### Problem statement
Among the entries below, only the lines starting at the one with "Prices: Other Recreational" and ending at the one with "Games, Toys, and", both included, are to be printed exactly.

Stored dataset items:
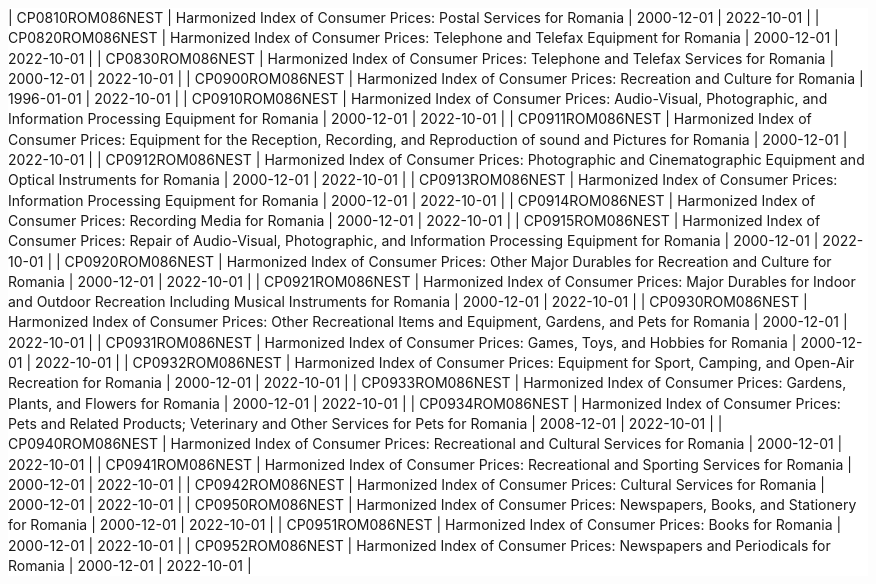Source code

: | CP0810ROM086NEST    | Harmonized Index of Consumer Prices: Postal Services for Romania                                                                                                                                | 2000-12-01          | 2022-10-01        |
| CP0820ROM086NEST    | Harmonized Index of Consumer Prices: Telephone and Telefax Equipment for Romania                                                                                                                | 2000-12-01          | 2022-10-01        |
| CP0830ROM086NEST    | Harmonized Index of Consumer Prices: Telephone and Telefax Services for Romania                                                                                                                 | 2000-12-01          | 2022-10-01        |
| CP0900ROM086NEST    | Harmonized Index of Consumer Prices: Recreation and Culture for Romania                                                                                                                         | 1996-01-01          | 2022-10-01        |
| CP0910ROM086NEST    | Harmonized Index of Consumer Prices: Audio-Visual, Photographic, and Information Processing Equipment for Romania                                                                               | 2000-12-01          | 2022-10-01        |
| CP0911ROM086NEST    | Harmonized Index of Consumer Prices: Equipment for the Reception, Recording, and Reproduction of sound and Pictures for Romania                                                                 | 2000-12-01          | 2022-10-01        |
| CP0912ROM086NEST    | Harmonized Index of Consumer Prices: Photographic and Cinematographic Equipment and Optical Instruments for Romania                                                                             | 2000-12-01          | 2022-10-01        |
| CP0913ROM086NEST    | Harmonized Index of Consumer Prices: Information Processing Equipment for Romania                                                                                                               | 2000-12-01          | 2022-10-01        |
| CP0914ROM086NEST    | Harmonized Index of Consumer Prices: Recording Media for Romania                                                                                                                                | 2000-12-01          | 2022-10-01        |
| CP0915ROM086NEST    | Harmonized Index of Consumer Prices: Repair of Audio-Visual, Photographic, and Information Processing Equipment for Romania                                                                     | 2000-12-01          | 2022-10-01        |
| CP0920ROM086NEST    | Harmonized Index of Consumer Prices: Other Major Durables for Recreation and Culture for Romania                                                                                                | 2000-12-01          | 2022-10-01        |
| CP0921ROM086NEST    | Harmonized Index of Consumer Prices: Major Durables for Indoor and Outdoor Recreation Including Musical Instruments for Romania                                                                 | 2000-12-01          | 2022-10-01        |
| CP0930ROM086NEST    | Harmonized Index of Consumer Prices: Other Recreational Items and Equipment, Gardens, and Pets for Romania                                                                                      | 2000-12-01          | 2022-10-01        |
| CP0931ROM086NEST    | Harmonized Index of Consumer Prices: Games, Toys, and Hobbies for Romania                                                                                                                       | 2000-12-01          | 2022-10-01        |
| CP0932ROM086NEST    | Harmonized Index of Consumer Prices: Equipment for Sport, Camping, and Open-Air Recreation for Romania                                                                                          | 2000-12-01          | 2022-10-01        |
| CP0933ROM086NEST    | Harmonized Index of Consumer Prices: Gardens, Plants, and Flowers for Romania                                                                                                                   | 2000-12-01          | 2022-10-01        |
| CP0934ROM086NEST    | Harmonized Index of Consumer Prices: Pets and Related Products; Veterinary and Other Services for Pets for Romania                                                                              | 2008-12-01          | 2022-10-01        |
| CP0940ROM086NEST    | Harmonized Index of Consumer Prices: Recreational and Cultural Services for Romania                                                                                                             | 2000-12-01          | 2022-10-01        |
| CP0941ROM086NEST    | Harmonized Index of Consumer Prices: Recreational and Sporting Services for Romania                                                                                                             | 2000-12-01          | 2022-10-01        |
| CP0942ROM086NEST    | Harmonized Index of Consumer Prices: Cultural Services for Romania                                                                                                                              | 2000-12-01          | 2022-10-01        |
| CP0950ROM086NEST    | Harmonized Index of Consumer Prices: Newspapers, Books, and Stationery for Romania                                                                                                              | 2000-12-01          | 2022-10-01        |
| CP0951ROM086NEST    | Harmonized Index of Consumer Prices: Books for Romania                                                                                                                                          | 2000-12-01          | 2022-10-01        |
| CP0952ROM086NEST    | Harmonized Index of Consumer Prices: Newspapers and Periodicals for Romania                                                                                                                     | 2000-12-01          | 2022-10-01        |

### Expected answer
| CP0930ROM086NEST    | Harmonized Index of Consumer Prices: Other Recreational Items and Equipment, Gardens, and Pets for Romania                                                                                      | 2000-12-01          | 2022-10-01        |
| CP0931ROM086NEST    | Harmonized Index of Consumer Prices: Games, Toys, and Hobbies for Romania                                                                                                                       | 2000-12-01          | 2022-10-01        |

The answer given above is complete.